Situated on the south coast, Bournemouth and the surrounding area have plenty to offer in terms of beach and water pursuits, plus the outstanding natural beauty of the New Forest and the Dorset Jurassic Coast.  You can do yoga on the beach, paddle-boarding, surfing, canoeing, paragliding, and a host of other activities.  The view from the Bournemouth Eye balloon can give you views of up to 25 miles across the English Channel and the Solent.  The population totals 188,000 approximately, large enough to have all of the facilities of a big town, small enough that you will never feel lost.

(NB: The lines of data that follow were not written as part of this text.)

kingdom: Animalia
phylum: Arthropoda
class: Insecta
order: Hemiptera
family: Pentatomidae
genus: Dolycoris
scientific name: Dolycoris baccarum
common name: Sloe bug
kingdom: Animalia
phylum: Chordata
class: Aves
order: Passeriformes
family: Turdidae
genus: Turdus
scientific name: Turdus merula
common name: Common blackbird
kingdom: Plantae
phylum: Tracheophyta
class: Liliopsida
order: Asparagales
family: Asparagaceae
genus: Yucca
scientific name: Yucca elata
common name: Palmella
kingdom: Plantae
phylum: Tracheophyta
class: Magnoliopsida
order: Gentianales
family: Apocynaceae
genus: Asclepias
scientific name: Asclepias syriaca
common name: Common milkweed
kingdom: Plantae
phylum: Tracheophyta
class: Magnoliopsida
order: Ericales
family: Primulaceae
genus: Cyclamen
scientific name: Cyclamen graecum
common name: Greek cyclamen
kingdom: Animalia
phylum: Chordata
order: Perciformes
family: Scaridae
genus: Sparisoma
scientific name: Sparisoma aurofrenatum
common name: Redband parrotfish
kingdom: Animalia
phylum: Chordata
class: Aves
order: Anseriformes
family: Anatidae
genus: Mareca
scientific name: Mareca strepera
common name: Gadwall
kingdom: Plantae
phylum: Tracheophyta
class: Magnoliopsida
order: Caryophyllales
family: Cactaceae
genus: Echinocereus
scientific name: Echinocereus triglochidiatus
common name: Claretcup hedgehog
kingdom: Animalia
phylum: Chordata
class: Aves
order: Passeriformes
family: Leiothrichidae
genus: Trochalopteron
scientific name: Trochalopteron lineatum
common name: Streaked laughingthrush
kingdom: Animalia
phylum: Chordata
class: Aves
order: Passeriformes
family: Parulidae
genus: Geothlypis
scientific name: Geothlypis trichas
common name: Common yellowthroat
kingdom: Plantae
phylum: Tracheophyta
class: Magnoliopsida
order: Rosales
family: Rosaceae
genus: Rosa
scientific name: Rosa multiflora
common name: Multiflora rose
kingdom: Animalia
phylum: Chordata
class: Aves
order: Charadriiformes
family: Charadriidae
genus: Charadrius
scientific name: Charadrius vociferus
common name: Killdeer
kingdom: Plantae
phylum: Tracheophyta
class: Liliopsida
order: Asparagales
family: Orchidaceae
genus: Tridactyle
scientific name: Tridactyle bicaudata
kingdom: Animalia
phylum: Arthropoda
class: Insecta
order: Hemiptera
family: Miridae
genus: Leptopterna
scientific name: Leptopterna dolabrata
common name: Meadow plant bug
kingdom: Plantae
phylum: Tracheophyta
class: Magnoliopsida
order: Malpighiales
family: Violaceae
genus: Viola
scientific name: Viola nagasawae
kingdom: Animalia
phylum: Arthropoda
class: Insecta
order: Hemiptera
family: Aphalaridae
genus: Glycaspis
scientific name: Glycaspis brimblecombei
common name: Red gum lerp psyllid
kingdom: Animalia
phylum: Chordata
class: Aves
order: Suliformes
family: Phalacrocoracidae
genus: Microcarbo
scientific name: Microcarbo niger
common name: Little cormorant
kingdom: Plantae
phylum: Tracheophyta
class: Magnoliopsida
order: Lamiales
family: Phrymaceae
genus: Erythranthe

There are many beaches within Bournemouth and one links into another.  Bournemouth and Boscombe beaches are the main tourist areas, each containing its own pier with Bournemouth Pier also housing a large 1920’s art deco small theatre at the end.  You can take part in many water sports, there are a large number of places to eat, cafes and the open space by Bournemouth Pier has just been created to offer free large entertainment events such  as music, dance and an open air cinema.

 

Further along to the west, you cross over into Poole, with its many chines each one individually presented in its original layout.  This area leads right along to Sandbanks, home to some of the UK’s most wealthiest and stunning homes.

 

To the east you hit Southbourne beaches, quieter and a favourite with locals with pretty cliff top walks.  These beaches lead along to Hengistbury Head, a local nature reserve and a site of international importance as it is a place where some of the earliest settlers dating back to the stone age made their home.  It boasts some of the most beautiful panoramic views across from west to east and over the Isle of Wight this area being one of the closest points to the Island.  This area leads into Mudeford and Christchurch Quay, which house beautiful beaches and the River Stour respectively.